An exact reproduction of the records is required, with all pictures omitted.

━━━ Information ━━━

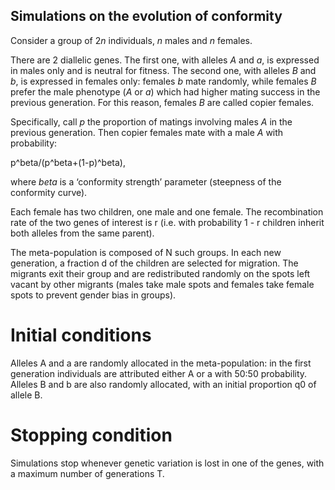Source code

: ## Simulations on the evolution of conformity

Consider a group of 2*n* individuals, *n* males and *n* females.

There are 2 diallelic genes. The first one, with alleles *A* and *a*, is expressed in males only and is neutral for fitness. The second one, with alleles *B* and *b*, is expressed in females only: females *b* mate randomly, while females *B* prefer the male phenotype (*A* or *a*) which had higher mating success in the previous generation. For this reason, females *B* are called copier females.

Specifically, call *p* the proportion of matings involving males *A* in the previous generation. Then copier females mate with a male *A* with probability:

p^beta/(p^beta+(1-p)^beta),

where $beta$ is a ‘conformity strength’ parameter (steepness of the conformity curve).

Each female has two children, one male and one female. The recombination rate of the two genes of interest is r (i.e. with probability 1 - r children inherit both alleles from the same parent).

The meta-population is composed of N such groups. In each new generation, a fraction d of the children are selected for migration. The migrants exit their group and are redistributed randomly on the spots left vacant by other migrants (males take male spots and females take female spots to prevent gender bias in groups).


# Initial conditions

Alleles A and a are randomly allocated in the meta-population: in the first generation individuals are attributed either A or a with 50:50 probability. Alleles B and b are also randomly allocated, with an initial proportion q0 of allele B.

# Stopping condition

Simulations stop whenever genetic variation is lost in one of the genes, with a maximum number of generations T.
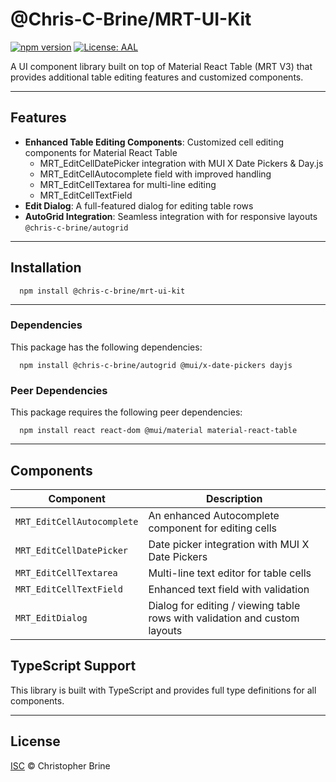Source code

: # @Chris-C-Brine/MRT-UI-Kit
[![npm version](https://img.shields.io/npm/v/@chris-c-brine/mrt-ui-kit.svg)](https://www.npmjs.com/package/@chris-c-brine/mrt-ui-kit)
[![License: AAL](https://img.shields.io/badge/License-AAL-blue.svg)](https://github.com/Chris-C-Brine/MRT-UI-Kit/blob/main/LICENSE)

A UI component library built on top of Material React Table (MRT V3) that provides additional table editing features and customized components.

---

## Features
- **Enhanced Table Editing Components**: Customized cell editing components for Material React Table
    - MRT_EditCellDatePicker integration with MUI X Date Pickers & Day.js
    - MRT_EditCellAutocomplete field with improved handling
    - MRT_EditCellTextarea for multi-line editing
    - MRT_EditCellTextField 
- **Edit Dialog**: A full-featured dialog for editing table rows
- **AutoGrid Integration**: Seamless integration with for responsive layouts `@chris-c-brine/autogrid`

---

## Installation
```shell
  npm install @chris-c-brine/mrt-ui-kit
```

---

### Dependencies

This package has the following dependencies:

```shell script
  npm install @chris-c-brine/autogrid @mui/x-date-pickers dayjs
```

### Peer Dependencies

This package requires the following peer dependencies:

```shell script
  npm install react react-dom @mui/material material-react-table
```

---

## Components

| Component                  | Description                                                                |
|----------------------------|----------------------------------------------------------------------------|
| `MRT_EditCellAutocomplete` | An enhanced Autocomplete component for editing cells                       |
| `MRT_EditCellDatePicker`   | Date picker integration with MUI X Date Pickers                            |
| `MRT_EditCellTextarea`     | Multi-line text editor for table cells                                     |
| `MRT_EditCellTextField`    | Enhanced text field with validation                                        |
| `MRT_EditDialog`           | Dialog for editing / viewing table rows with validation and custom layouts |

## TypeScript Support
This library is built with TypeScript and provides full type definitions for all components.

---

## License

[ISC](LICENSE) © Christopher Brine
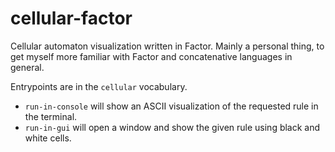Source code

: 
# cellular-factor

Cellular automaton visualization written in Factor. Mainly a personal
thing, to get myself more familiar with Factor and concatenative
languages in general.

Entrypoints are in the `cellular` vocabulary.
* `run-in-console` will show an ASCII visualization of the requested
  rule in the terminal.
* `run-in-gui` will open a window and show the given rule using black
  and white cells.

━━━

Answer box
Source code

: ## Simulations on the evolution of conformity

Consider a group of 2*n* individuals, *n* males and *n* females.

There are 2 diallelic genes. The first one, with alleles *A* and *a*, is expressed in males only and is neutral for fitness. The second one, with alleles *B* and *b*, is expressed in females only: females *b* mate randomly, while females *B* prefer the male phenotype (*A* or *a*) which had higher mating success in the previous generation. For this reason, females *B* are called copier females.

Specifically, call *p* the proportion of matings involving males *A* in the previous generation. Then copier females mate with a male *A* with probability:

p^beta/(p^beta+(1-p)^beta),

where $beta$ is a ‘conformity strength’ parameter (steepness of the conformity curve).

Each female has two children, one male and one female. The recombination rate of the two genes of interest is r (i.e. with probability 1 - r children inherit both alleles from the same parent).

The meta-population is composed of N such groups. In each new generation, a fraction d of the children are selected for migration. The migrants exit their group and are redistributed randomly on the spots left vacant by other migrants (males take male spots and females take female spots to prevent gender bias in groups).


# Initial conditions

Alleles A and a are randomly allocated in the meta-population: in the first generation individuals are attributed either A or a with 50:50 probability. Alleles B and b are also randomly allocated, with an initial proportion q0 of allele B.

# Stopping condition

Simulations stop whenever genetic variation is lost in one of the genes, with a maximum number of generations T.
Source code

: # @Chris-C-Brine/MRT-UI-Kit
[![npm version](https://img.shields.io/npm/v/@chris-c-brine/mrt-ui-kit.svg)](https://www.npmjs.com/package/@chris-c-brine/mrt-ui-kit)
[![License: AAL](https://img.shields.io/badge/License-AAL-blue.svg)](https://github.com/Chris-C-Brine/MRT-UI-Kit/blob/main/LICENSE)

A UI component library built on top of Material React Table (MRT V3) that provides additional table editing features and customized components.

---

## Features
- **Enhanced Table Editing Components**: Customized cell editing components for Material React Table
    - MRT_EditCellDatePicker integration with MUI X Date Pickers & Day.js
    - MRT_EditCellAutocomplete field with improved handling
    - MRT_EditCellTextarea for multi-line editing
    - MRT_EditCellTextField 
- **Edit Dialog**: A full-featured dialog for editing table rows
- **AutoGrid Integration**: Seamless integration with for responsive layouts `@chris-c-brine/autogrid`

---

## Installation
```shell
  npm install @chris-c-brine/mrt-ui-kit
```

---

### Dependencies

This package has the following dependencies:

```shell script
  npm install @chris-c-brine/autogrid @mui/x-date-pickers dayjs
```

### Peer Dependencies

This package requires the following peer dependencies:

```shell script
  npm install react react-dom @mui/material material-react-table
```

---

## Components

| Component                  | Description                                                                |
|----------------------------|----------------------------------------------------------------------------|
| `MRT_EditCellAutocomplete` | An enhanced Autocomplete component for editing cells                       |
| `MRT_EditCellDatePicker`   | Date picker integration with MUI X Date Pickers                            |
| `MRT_EditCellTextarea`     | Multi-line text editor for table cells                                     |
| `MRT_EditCellTextField`    | Enhanced text field with validation                                        |
| `MRT_EditDialog`           | Dialog for editing / viewing table rows with validation and custom layouts |

## TypeScript Support
This library is built with TypeScript and provides full type definitions for all components.

---

## License

[ISC](LICENSE) © Christopher Brine
Source code

: 
# cellular-factor

Cellular automaton visualization written in Factor. Mainly a personal
thing, to get myself more familiar with Factor and concatenative
languages in general.

Entrypoints are in the `cellular` vocabulary.
* `run-in-console` will show an ASCII visualization of the requested
  rule in the terminal.
* `run-in-gui` will open a window and show the given rule using black
  and white cells.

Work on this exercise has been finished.